The lines to reproduce from the material below are those from the one containing "(352, 432) none -> [50,624,63,639] $" through the one containing "[55,499,91,511] $sudo ->", both included; write them out exactly and add nothing.

____ Data supplied

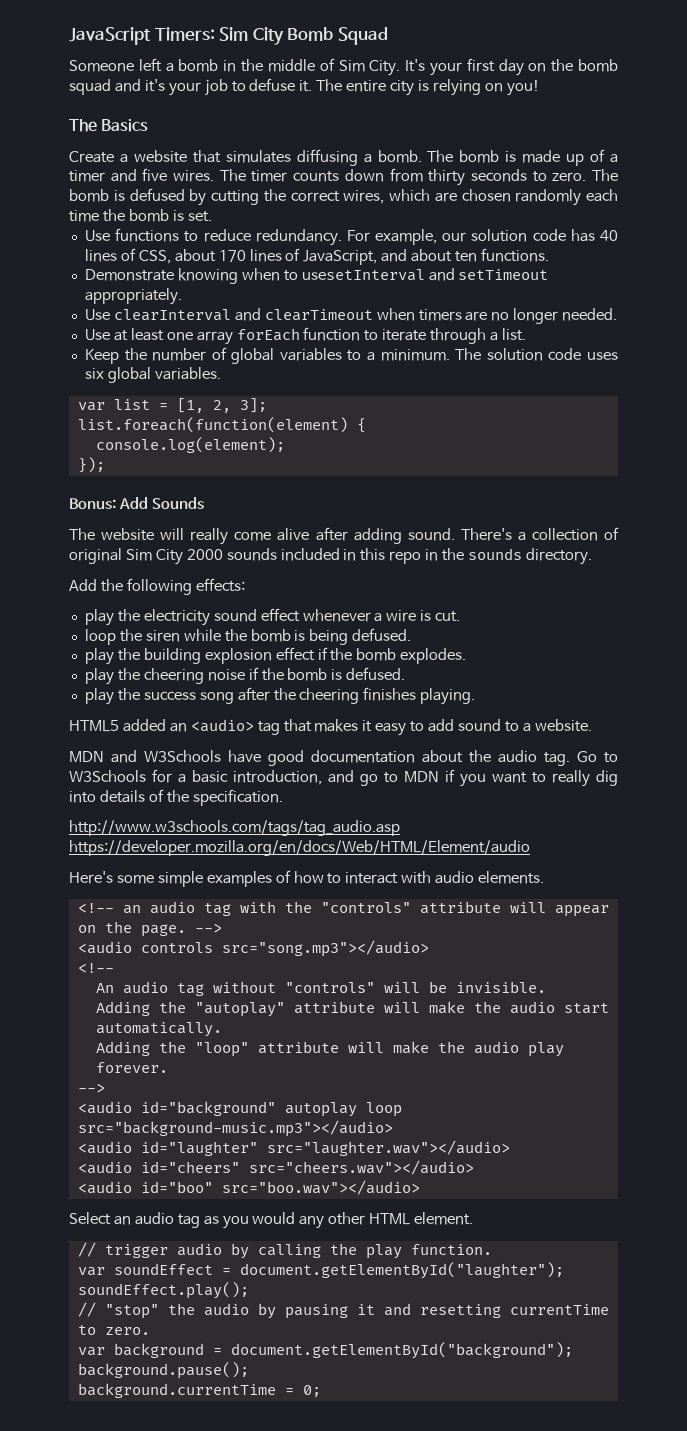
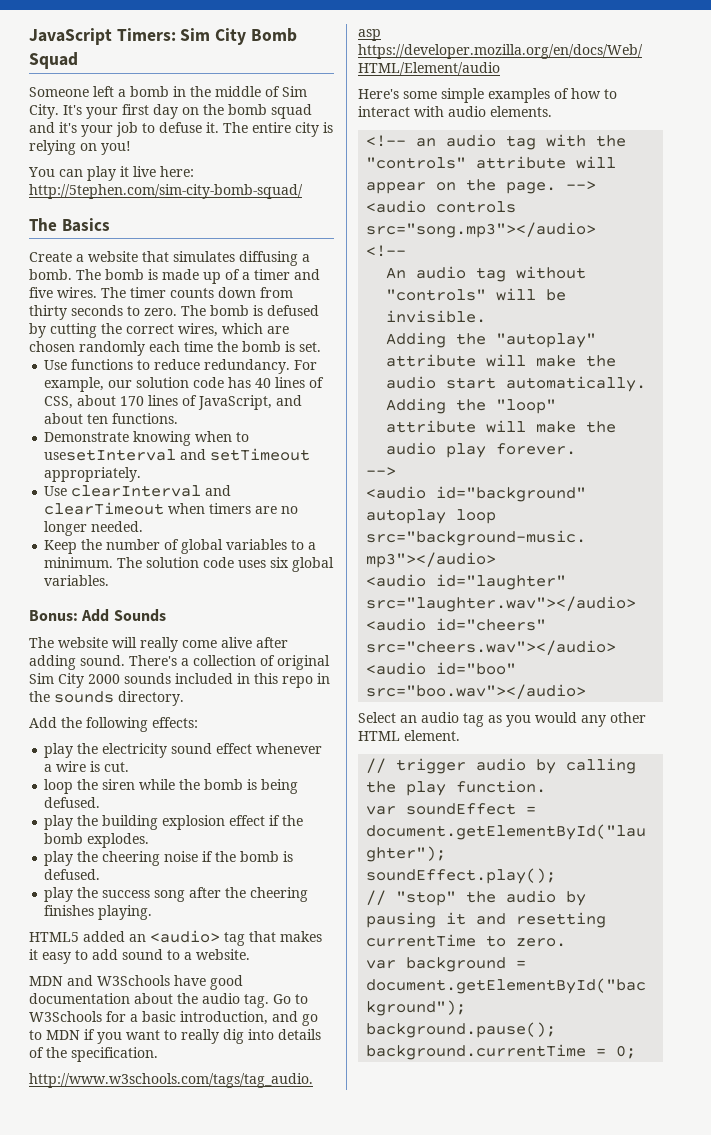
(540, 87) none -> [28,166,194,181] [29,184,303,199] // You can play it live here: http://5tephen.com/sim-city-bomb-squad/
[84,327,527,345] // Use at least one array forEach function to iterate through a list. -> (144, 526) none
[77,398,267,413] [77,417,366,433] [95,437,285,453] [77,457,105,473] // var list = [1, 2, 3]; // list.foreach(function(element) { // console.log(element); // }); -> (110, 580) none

________
____ Data supplied

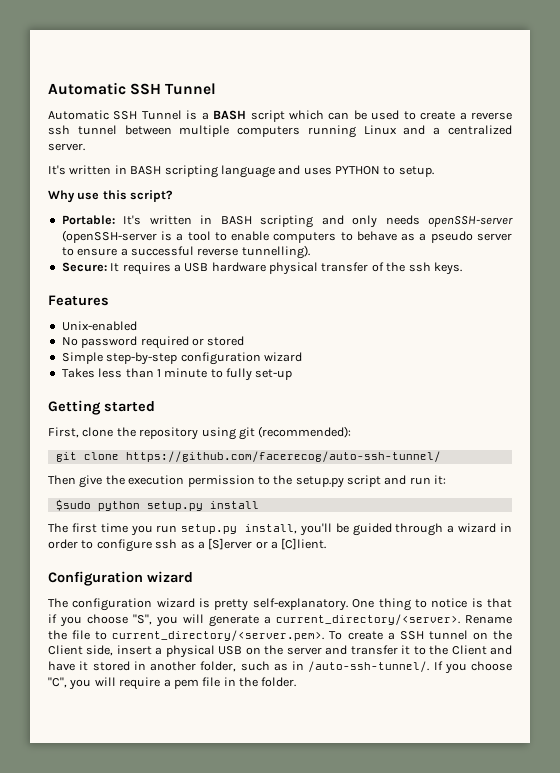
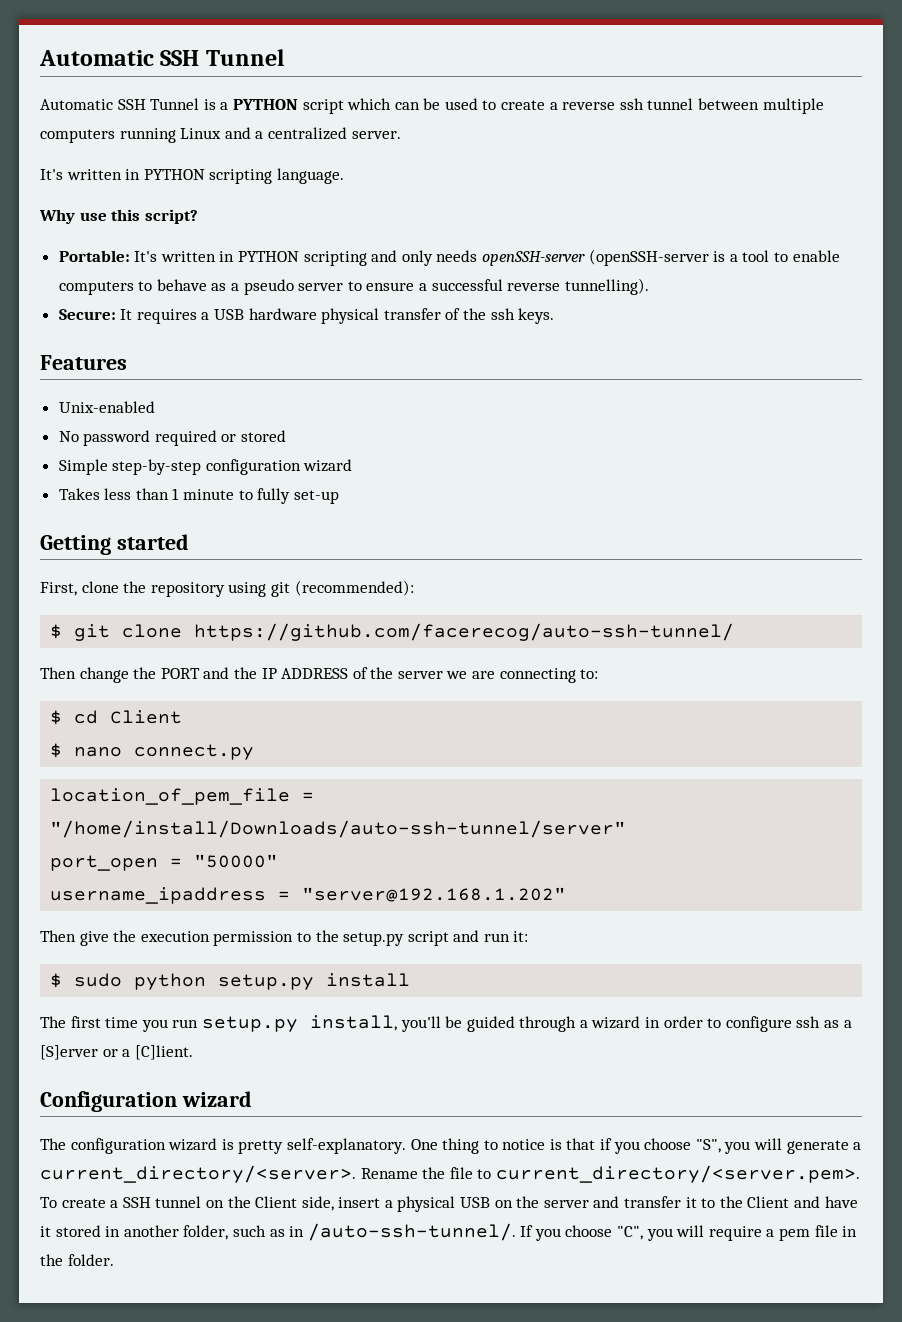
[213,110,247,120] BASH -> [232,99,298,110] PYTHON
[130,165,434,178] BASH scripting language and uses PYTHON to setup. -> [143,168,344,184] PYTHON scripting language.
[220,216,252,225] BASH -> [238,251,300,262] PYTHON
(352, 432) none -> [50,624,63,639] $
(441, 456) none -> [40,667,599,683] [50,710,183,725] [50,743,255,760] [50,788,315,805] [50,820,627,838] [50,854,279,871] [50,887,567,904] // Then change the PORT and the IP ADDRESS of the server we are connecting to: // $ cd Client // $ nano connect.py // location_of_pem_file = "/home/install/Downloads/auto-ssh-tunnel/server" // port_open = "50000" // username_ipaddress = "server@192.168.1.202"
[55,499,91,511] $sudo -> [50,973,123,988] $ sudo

________

* [Task output]:
(352, 432) none -> [50,624,63,639] $
(441, 456) none -> [40,667,599,683] [50,710,183,725] [50,743,255,760] [50,788,315,805] [50,820,627,838] [50,854,279,871] [50,887,567,904] // Then change the PORT and the IP ADDRESS of the server we are connecting to: // $ cd Client // $ nano connect.py // location_of_pem_file = "/home/install/Downloads/auto-ssh-tunnel/server" // port_open = "50000" // username_ipaddress = "server@192.168.1.202"
[55,499,91,511] $sudo -> [50,973,123,988] $ sudo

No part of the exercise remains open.